Will it pass?  As I projected weeks ago, Collins and Paul will vote no.  McConnell is apparently touting the Medicaid cuts to the conservatives, while telling the moderates that they will never happen in the real world.  If he manages to get 50 votes with that amazingly cynical approach, it will probably be a fitting end to a Kafkaesque story.
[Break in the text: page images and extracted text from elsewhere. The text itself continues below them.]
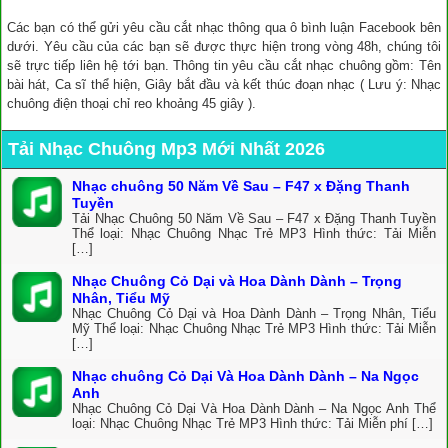
Các bạn có thể gửi yêu cầu cắt nhạc thông qua ô bình luận Facebook bên
dưới. Yêu cầu của các bạn sẽ được thực hiện trong vòng 48h, chúng tôi
sẽ trực tiếp liên hệ tới bạn. Thông tin yêu cầu cắt nhạc chuông gồm: Tên
bài hát, Ca sĩ thể hiện, Giây bắt đầu và kết thúc đoạn nhạc ( Lưu ý: Nhạc
chuông điện thoại chỉ reo khoảng 45 giây ).
Tải Nhạc Chuông Mp3 Mới Nhất 2026
Nhạc chuông 50 Năm Về Sau – F47 x Đặng Thanh
Tuyền
Tải Nhạc Chuông 50 Năm Về Sau – F47 x Đặng Thanh Tuyền
Thể loại: Nhạc Chuông Nhạc Trẻ MP3 Hình thức: Tải Miễn
[…]
Nhạc Chuông Cỏ Dại và Hoa Dành Dành – Trọng
Nhân, Tiểu Mỹ
Nhạc Chuông Cỏ Dại và Hoa Dành Dành – Trọng Nhân, Tiểu
Mỹ Thể loại: Nhạc Chuông Nhạc Trẻ MP3 Hình thức: Tải Miễn
[…]
Nhạc chuông Cỏ Dại Và Hoa Dành Dành – Na Ngọc
Anh
Nhạc Chuông Cỏ Dại Và Hoa Dành Dành – Na Ngọc Anh Thể
loại: Nhạc Chuông Nhạc Trẻ MP3 Hình thức: Tải Miễn phí […]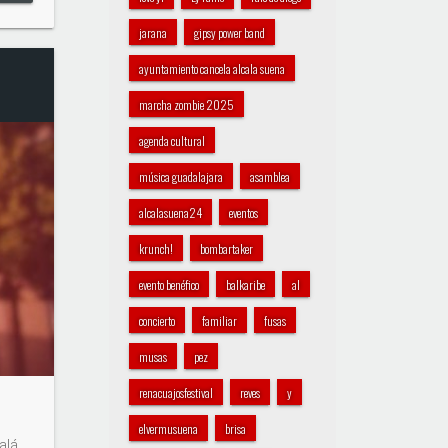
jarana
gipsy power band
ayuntamiento cancela alcala suena
marcha zombie 2025
agenda cultural
música guadalajara
asamblea
alcalasuena24
eventos
krunch!
bombartaker
evento benéfico
balkaribe
al
concierto
familiar
fusas
musas
pez
renacuajosfestival
reves
y
elvermusuena
brisa
calá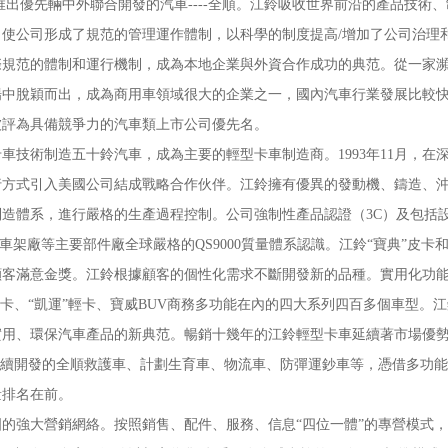
推出優先輛中外聯合開發的汽車----全順。江鈴吸收世界前沿的產品技術
使公司形成了規范的管理運作體制，以科學的制度提高/增加了公司治理
際規范的體制和運行機制，成為本地企業與外資合作成功的典范。從一家
場中脫穎而出，成為商用車領域很大的企業之一，國內汽車行業發展比較
被評為具備競爭力的汽車類上市公司優先名。
術制造五十鈴汽車，成為主要的輕型卡車制造商。1993年11月，在
發行方式引入美國公司結成戰略合作伙伴。江鈴擁有優異的發動機、鑄造、
造體系，進行嚴格的生產過程控制。公司強制性產品認證（3C）及包括
橋廠、車架廠等主要部件廠全球嚴格的QS9000質量體系認識。江鈴“寶典”皮
獲全球顧客滿意金獎。江鈴根據顧客的個性化需求不斷開發新的品種。實用化功
卡、“凱運”輕卡、寶威BUV商務多功能在內的四大系列四百多個車型。
用、環保汽車產品的新典范。暢銷十幾年的江鈴輕型卡車延續著市場優勢
陸續開發的全順救護車、計劃生育車、物流車、防彈運鈔車等，憑借多功
量排名在前。
強大營銷網絡。按照銷售、配件、服務、信息“四位一體”的專營模式，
Another New Stanza for an Old Poem

Life in the time of Trump.

The Russia thing is true.

The dirt is flying everywhere.

Each day, there’s something new.

Impeachment talk is on our minds

But nothing comes of it.

I don’t believe he’ll ever leave

Unless he’ll up and quit.

On the Trumps and “Collusion”

As far as I know, there is no real evidence of this to date, but for purposes of argument, assume that we discover that Donald Trump Sr. was aware of, and even authorized, efforts by his associates to solicit information damaging to the Clinton campaign from individuals believed to be agents of the Russian government.  Would that result in impeachment?

I doubt it.  The “high crimes and misdemeanors” standard for impeachment in the Constitution doesn’t just apply to any old violation of the law, as Bill Clinton could tell you.  I can’t imagine the GOP majorities in Congress pursuing impeachment unless there is also evidence of promises to change our foreign policy in relation to Russia in exchange for assistance with the campaign.  That would effectively make Trump a Russian agent.  Even Paul Ryan would have trouble with that one.

The truth is, the base might forgive him even for that.  Sean Hannity would tell them that it is fake news, and they would believe it.

On Trump and the GOP

As I’ve noted previously, Trump was elected without the support of the GOP establishment, so he could have decided to govern as a man above party, and encouraged the Democrats to compete for his favor.  Instead, he decided to embrace the right wing of the Republican Party, and any hope of winning Democratic support is long gone.

This has implications for the GOP as a whole as well as for Trump.  If Trump had operated as a de facto third party, they could have kept their distance from him, and avoided, at least to some extent, being tarnished by his scandals.  That can’t happen now;  he’s one of them, so they’re stuck with him.  They will pay the price for it in 2018 and 2020.

The worst case scenario for the GOP is being associated with Trump without actually accomplishing any of their cherished policy objectives.  That is becoming more likely by the day, because they have not been able to find a way to overcome the ideological differences that I discuss almost on a daily basis.

How can the GOP escape this trap?  They either have to hope that Trump can somehow turn it around, or they have to aggressively take the lead on impeaching him.  Both outcomes are unlikely.